Introduction to Medical Anthropology

Course Number: 
160 Kroeber
TuTh 3:30-5:00

The politics and culture of health, illness, and disease today

What is the future of Ebola? How is this disease conceptualized and governed, and what forms of analysis of the events of recent months might help us better understand the current situation and address its future? How do we understand health care and disease more broadly, under current conditions of wealth and health disparities in the United States and worldwide? How might we think about the relation of health to transformations in labor and access to food and medicine, to the government of migration, and to the care of individuals and populations?

As psychiatry comes to play a greater role in the management of political and everyday violence, of mobility and migration, and of immobility and rural poverty, how do we reconceptualize our understands of normality and of madness?  What is medical anthropology and how have its practitioners attempted to make sense of these questions and earlier ones?  What tools have they developed and what needs to be done to rethink the field today? This course has three parts. The first, The manufacture of a subdiscipline, examines the history of medical anthropology and sociology over the second half of the twentieth century, focusing on international development, on the rise of human rights and humanitarian institutions, and on the ways classic social theory is deployed by experts over this period, and argues for a critical shift over this period in how the study of medicine worldwide conceives of time and of the global. 

The second, Ebola, addresses several emerging concerns around this disease and efforts by anthropologists, clinicians, politicians, and others to think and to act. The third, Trauma, migration, informality, poverty, and psychiatry, addresses shifting relations between psychiatry, capital, information, the mobility and immobility of populations, and the transformation of the state. It is organized around the rethinking of a concept, informality, in relation to health, disease, and government today.

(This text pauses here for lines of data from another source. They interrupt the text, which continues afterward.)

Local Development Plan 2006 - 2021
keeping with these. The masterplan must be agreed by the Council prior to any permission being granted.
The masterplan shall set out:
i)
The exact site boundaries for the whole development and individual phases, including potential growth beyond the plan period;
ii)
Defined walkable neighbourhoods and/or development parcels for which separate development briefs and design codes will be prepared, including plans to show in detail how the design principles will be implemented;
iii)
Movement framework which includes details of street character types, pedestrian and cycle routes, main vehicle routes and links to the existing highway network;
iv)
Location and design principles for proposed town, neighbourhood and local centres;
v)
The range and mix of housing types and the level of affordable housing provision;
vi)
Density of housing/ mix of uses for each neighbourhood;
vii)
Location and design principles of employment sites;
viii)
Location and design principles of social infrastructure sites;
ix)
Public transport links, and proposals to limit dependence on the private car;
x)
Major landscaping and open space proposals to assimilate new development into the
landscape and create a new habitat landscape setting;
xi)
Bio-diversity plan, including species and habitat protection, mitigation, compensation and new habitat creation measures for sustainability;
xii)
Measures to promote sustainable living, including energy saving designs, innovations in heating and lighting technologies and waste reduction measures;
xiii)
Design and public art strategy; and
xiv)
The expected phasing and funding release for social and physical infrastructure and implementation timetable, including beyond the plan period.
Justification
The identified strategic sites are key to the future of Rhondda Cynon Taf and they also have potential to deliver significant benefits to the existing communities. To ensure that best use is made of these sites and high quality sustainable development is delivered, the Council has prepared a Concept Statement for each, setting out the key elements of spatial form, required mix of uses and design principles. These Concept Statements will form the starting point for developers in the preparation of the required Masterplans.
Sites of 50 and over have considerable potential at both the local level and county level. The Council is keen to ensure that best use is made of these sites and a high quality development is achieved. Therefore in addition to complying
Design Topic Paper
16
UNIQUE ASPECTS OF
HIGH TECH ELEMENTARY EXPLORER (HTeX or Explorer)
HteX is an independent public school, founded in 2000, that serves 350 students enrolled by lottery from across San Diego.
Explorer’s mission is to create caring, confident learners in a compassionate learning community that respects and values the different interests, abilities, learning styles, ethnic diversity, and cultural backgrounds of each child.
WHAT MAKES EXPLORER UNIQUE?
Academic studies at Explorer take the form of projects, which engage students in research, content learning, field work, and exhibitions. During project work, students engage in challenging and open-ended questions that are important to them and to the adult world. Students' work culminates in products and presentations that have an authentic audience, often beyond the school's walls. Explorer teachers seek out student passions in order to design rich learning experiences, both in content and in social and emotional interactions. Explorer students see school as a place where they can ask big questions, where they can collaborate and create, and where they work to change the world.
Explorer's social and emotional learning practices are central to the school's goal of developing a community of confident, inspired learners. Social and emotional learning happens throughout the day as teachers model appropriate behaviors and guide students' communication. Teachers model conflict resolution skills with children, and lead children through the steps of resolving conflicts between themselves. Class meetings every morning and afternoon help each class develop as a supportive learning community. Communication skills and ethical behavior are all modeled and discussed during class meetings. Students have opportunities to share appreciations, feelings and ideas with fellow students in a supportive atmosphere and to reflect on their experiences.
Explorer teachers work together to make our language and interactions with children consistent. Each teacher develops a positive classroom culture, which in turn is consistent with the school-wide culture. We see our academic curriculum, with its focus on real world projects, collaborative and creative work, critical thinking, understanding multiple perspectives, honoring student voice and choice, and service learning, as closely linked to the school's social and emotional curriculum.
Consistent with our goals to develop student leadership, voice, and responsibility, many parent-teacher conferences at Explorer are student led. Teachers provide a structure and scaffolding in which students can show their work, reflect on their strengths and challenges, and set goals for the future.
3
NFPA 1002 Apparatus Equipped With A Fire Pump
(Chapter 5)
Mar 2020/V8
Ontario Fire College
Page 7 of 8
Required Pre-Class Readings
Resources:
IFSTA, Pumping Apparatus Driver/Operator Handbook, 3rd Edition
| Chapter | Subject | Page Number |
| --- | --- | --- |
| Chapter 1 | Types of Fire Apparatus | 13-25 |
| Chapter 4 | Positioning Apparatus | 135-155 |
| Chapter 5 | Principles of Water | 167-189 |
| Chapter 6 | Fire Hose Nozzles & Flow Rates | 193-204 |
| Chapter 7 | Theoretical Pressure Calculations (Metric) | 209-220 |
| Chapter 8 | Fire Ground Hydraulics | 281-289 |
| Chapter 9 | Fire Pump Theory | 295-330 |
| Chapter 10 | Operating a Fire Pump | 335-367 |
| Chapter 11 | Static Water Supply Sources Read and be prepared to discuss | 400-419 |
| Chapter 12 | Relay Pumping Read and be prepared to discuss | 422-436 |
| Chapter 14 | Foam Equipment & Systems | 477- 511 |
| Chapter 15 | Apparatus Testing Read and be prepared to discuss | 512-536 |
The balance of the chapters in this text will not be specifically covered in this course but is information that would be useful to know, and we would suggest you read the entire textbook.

Students will be responsible for three projects: a group project on classic theory in the discipline that combines fieldwork in the Bay Area and library research; a group project on Ebola that does in depth research on one area of emergent concern; and an individual research paper that addresses some aspect of medicine and informality: from illegal migration to addiction to non-standard therapies to the politics of slums to the government of populations without formal rights. There are no prerequisites though some background in anthropology or sociology, biology, public health, or social welfare is of course useful. The course has 2 lectures per week and a section.